O jornalista Gabriel Jacobsen colabora com a colunista Rosane de Oliveira, titular deste espaço.
O aumento no número de desembargadores no Tribunal de Justiça do Rio Grande do Sul, recém aprovado pela Assembleia Legislativa, tem potencial de liberar a reeleição na Corte, alterando expressivamente as dinâmicas de poder no Judiciário gaúcho.
O aumento no total de magistrados de alto grau vai enquadrar a Corte gaúcha em um item específico da Constituição, que diz que tribunais com mais de 170 desembargadores podem permitir a reeleição do presidente e dos demais integrantes da administração. O TJ gaúcho, atualmente com 163 desembargadores, não permite a recondução do presidente ao cargo.
No fim de outubro, a Assembleia Legislativa aprovou, a pedido do TJ, um projeto de lei que cria 30 novos cargos de desembargador. Segundo o TJ, os cargos serão providos ao longo dos próximos anos, conforme necessidade.
Atualmente, o TJ está em processo eleitoral.
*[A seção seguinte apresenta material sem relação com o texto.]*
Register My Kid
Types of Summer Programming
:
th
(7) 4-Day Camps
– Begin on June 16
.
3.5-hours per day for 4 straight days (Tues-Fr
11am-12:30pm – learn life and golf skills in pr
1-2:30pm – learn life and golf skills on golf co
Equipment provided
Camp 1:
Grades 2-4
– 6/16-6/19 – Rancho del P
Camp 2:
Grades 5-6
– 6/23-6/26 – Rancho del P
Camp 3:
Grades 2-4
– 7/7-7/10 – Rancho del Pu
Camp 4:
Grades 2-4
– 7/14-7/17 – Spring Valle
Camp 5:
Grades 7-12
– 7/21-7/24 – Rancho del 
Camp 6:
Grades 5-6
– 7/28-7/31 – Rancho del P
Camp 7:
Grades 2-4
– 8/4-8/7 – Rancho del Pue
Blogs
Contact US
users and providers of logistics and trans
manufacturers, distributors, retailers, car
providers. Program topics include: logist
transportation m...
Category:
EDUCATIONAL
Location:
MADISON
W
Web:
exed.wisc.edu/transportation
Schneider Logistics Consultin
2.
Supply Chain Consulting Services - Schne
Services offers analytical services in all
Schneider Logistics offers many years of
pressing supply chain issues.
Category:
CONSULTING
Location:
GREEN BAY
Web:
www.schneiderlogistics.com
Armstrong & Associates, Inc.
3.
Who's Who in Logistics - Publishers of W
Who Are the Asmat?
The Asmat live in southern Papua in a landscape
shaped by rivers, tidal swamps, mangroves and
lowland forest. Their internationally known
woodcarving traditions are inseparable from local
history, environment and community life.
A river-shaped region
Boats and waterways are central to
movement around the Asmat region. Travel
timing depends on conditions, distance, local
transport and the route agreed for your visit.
Tanto o candidato da situação (desembargador Antonio Vinicius Amaro da Silveira) quanto o da oposição (desembargador Eduardo Uhlein) garantiram a GZH serem contrários à implementação da reeleição na Corte.
— Essa PEC (que criou a reeleição) é casuística, surgiu para atender uma demanda específica e não atende a expectativa dos tribunais em geral. Não sou a favor da reeleição, sobretudo nos tribunais grandes, onde há necessidade salutar da renovação. Acredito que isso não vai acontecer no Rio Grande do Sul — projeta Amaro da Silveira.
O representante da chapa de oposição diz que busca a renovação atualmente e que a possibilidade de reeleição contraria as ideias do grupo que representa.
— A emenda constitucional (que criou a reeleição) consagra uma ideia de continuísmo. Portanto o nosso grupo, a nossa chapa e eu, pessoalmente, rejeitamos a ideia de, que com a possibilidade de novos cargos (de desembargador) serem agregados, tenhamos a possibilidade de perpetuar o mesmo grupo (no comando do TJ) — destaca Uhlein.
A eleição no TJ gaúcho ocorre no próximo dia 24 de novembro. Politicamente, o tribunal se encontra dividido, com uma disputa acirrada nos bastidores.
Ação no STF busca acabar com a norma da reeleição
Em 2024, o Congresso aprovou a PEC que se tornou a Emenda Constitucional (EC) 134/2024 e que criou a reeleição nos tribunais com mais de 170 desembargadores efetivos. Meses depois, a Procuradoria-Geral da República (PGR) acionou o Supremo Tribunal Federal (STF) alegando a inconstitucionalidade da norma. Atualmente, apenas São Paulo e Rio de Janeiro se enquadram nesta linha de corte.
Na Ação Direta de Inconstitucionalidade (ADI) 7.751, o procurador-geral da República, Paulo Gonet, argumenta, entre outros pontos, que o texto afronta a separação dos Três Poderes e a unidade do Poder Judiciário. O caso ainda não foi julgado.